Simon Cowell's dull, pointless changes have ruined The X Factor – but at least his sponsors are happy
I’ve been watching and writing about The X Factor for 14 years. I interviewed Steve Brookstein for Heat magazine back in 2004 before the show ruined his life (he seemed quite nice); I was on first name terms with Jedward in 2009 (I briefly even knew which one was which); and I’ve even met Chico (I hate to break it to you but his trademark fur coat smelled a bit musty).
When the show started, I was young enough to comfortably enter the girls category (well, if I could sing) and I used to head out on the town after writing about it on a Saturday night; now I’d very much be an over and I have to chain-drink tea to keep me going through the 10pm finishes.
My dedication was seriously questioned in 2015 when the idiotic decision to replace Dermot O’Leary with Olly Murs and Caroline Flack ruined everything, alongside a terrible judging panel, involving Nick Grimshaw and Rita Ora, who cared far too much about being cool – and X Factor has never been about being cool.
That gross error in judgment is when most of the country stopped watching the show. Viewing figures peaked at the 2010 final, with almost 20 million people tuning in to see Matt Cardle beat Rebecca Ferguson and One Direction. This year, when Rak-Su beat Grace Davies and Kevin Davy White, only around a quarter of that amount bothered to watch it.
And I don’t know a single one of them. Watching X Factor every weekend used to feel like a party – a party involving the sharpest minds on Twitter saying lots of witty things about the show, which they watched because they enjoyed it, in spite of knowing it was a calculated money-making machine, and my phone would buzz all night with messages from friends who were tuned in too.
None of these people watch it anymore. Trying to find funny comments to include in the Telegraph’s X Factor live blog every weekend has become quite the challenge when I used to be spoiled for choice.
The good news for this year’s winners Rak-Su – who are actually, in case you haven’t watched a single second of this series, pretty good – is that the four million or so people who do still bother with X Factor mostly watch it because they’re genuine fans who might actually buy their music. The teenyboppers were out in force on social media all weekend, and they loved every second of the final. You don’t need 20 million, or even five million, record sales (or downloads, or whatever…) to make it as a pop star – a few hundred thousand is enough to do very well indeed in the charts.
So there’s absolutely no reason why, with the right direction, this year’s best acts – Rak-Su, along with runners-up Grace Davies and Kevin Davy White – can’t do just as well outside the show as previous success stories like One Direction and Little Mix. It’s not a guarantee of success, of course – last year’s winner, Matt Terry, had the teenybopper factor going for him too, but his album has been a huge flop. However, remember that the same could be said for the acts who won during the show’s peak, like Matt Cardle. The fact is, it’s all down to who Simon Cowell is invested in, not viewers.

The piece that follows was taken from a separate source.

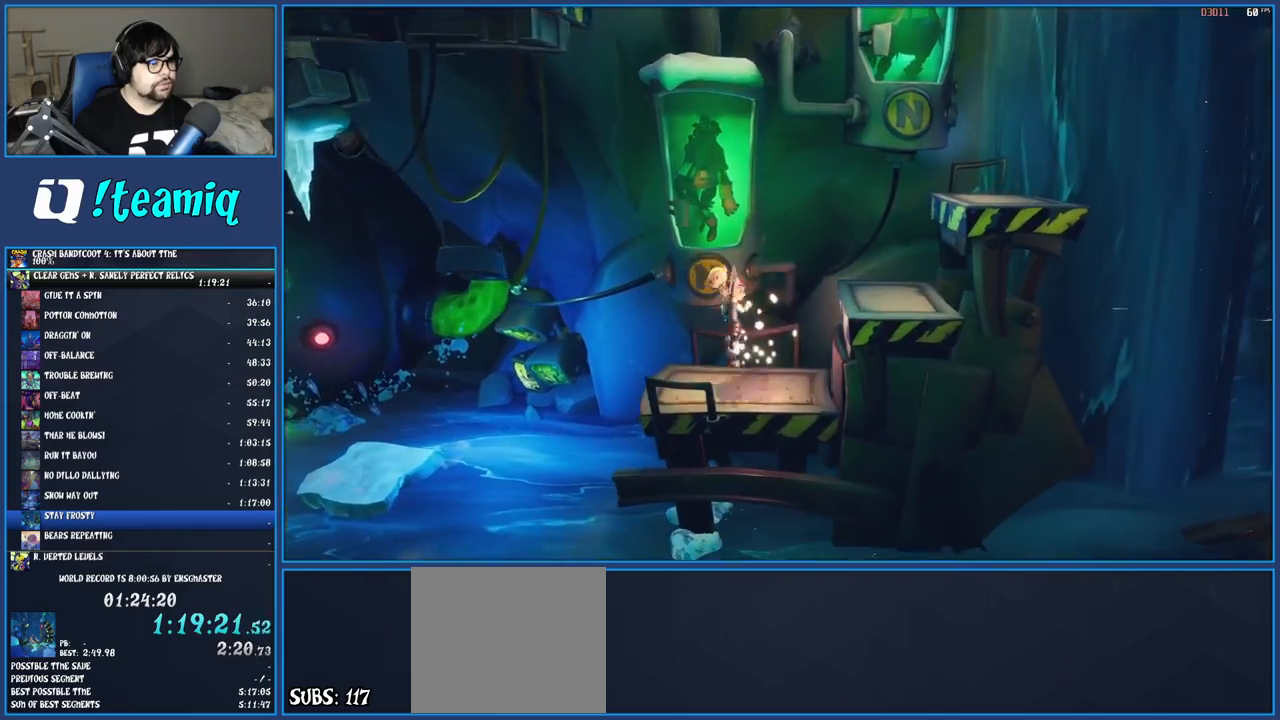
{"buttons": [], "left_stick": "right", "right_stick": "center", "events": [[117, "CROSS", "down"], [317, "CROSS", "up"]]}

The X Factor is still doing what it’s always done: publicly manufacturing chart-ready pop acts, and that’s something Simon Cowell cares about far more than viewing figures. It was the show’s sponsors JustEat, not viewers, who he gave his heartfelt thanks to at last night’s grand finale – a comically grating TV moment, but not really a huge surprise. For Cowell and his fellow Syco big-wigs, the TV show itself is just a shortcut to building up fanbases and therefore revenue, and he's delighted that someone else is footing the bill for it.

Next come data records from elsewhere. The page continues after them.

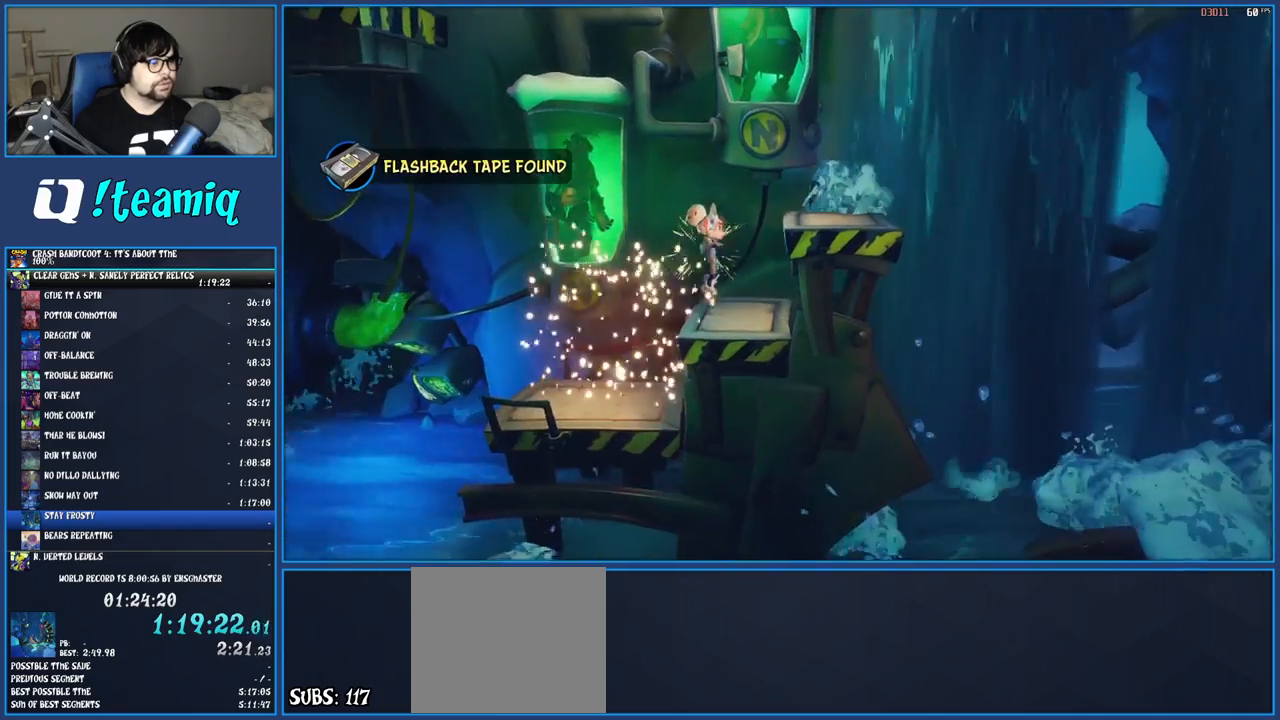
{"buttons": [], "left_stick": "right", "right_stick": "center", "events": [[167, "CROSS", "down"], [383, "CROSS", "up"]]}
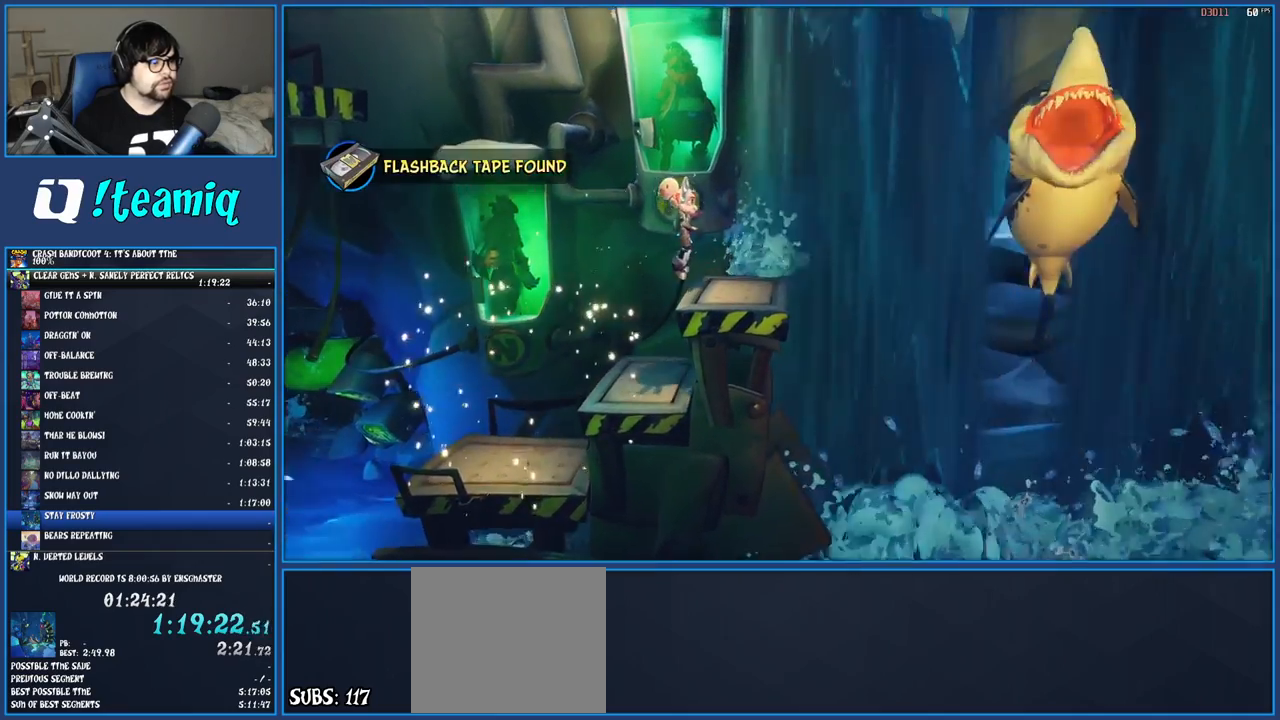
{"buttons": ["CROSS", "R1"], "left_stick": "left", "right_stick": "center", "events": [[17, "left_stick", "center"], [150, "left_stick", "left"], [283, "R1", "down"], [417, "CROSS", "down"]]}
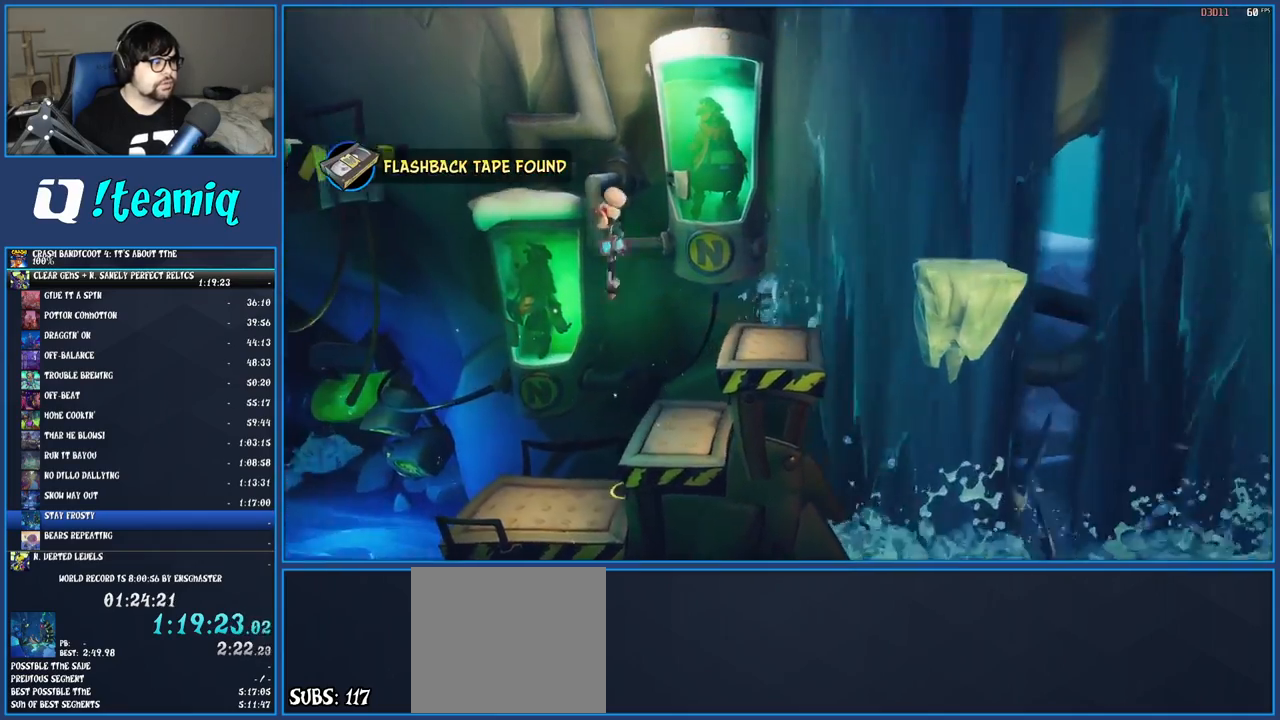
{"buttons": ["CROSS"], "left_stick": "left", "right_stick": "center", "events": [[100, "R1", "up"], [183, "CROSS", "up"], [467, "CROSS", "down"]]}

The real hard work happens long after the victory confetti has been swept up, when the powers-that-be decide which acts they’re actually going to back - and their ranking in the phone vote doesn’t always have much to do with it.
This year’s biggest format change, in which all the power was supposedly given to the viewers, rather than the judges making the final call on which acts went through, is proof of that. The judges don’t really care who gets eliminated and who goes through; it’s all just for show.
X Factor winners and runners up - where are they now?
But still, those of us who now always stay in on Saturday nights ought to be able to demand more from our primetime entertainment. The other half-arsed format changes – the most bafflingly pointless being the all-new weekly “prize fight” between the most popular acts – have done nothing for the show. We want drama and suspense on Saturday nights, not the chance to see some wannabe whose name we’ve barely learnt win tickets to see Pink.
The show still has many positives going for it – Dermot O’Leary is a flawless presenter, the judges are generally fairly entertaining, and the aspiring singers still turn out in their thousands every year at the auditions – but the producers need to show a bit more love for viewers.
It was refreshing that the final two acts this year were songwriters as well as performers, but many viewers would have liked to have a novelty act on hand too to play the role of villain and offset all the worthiness. I never thought I’d miss Honey G, but she felt conspicuous by her absence this year. We need something to boo and laugh at, or the show’s in danger of turning into The Voice.
Rak-Su are the best X Factor winners we’ve had in years – a fun, likeable gang who got together all by themselves, rather than being plucked from auditions – which probably means that Simon Cowell regards this year’s series as a huge success. And perhaps it was… for him.
But millions of former viewers would say otherwise. Please, X Factor, all we ask is that you just remember how to entertain us; you used to do it so well.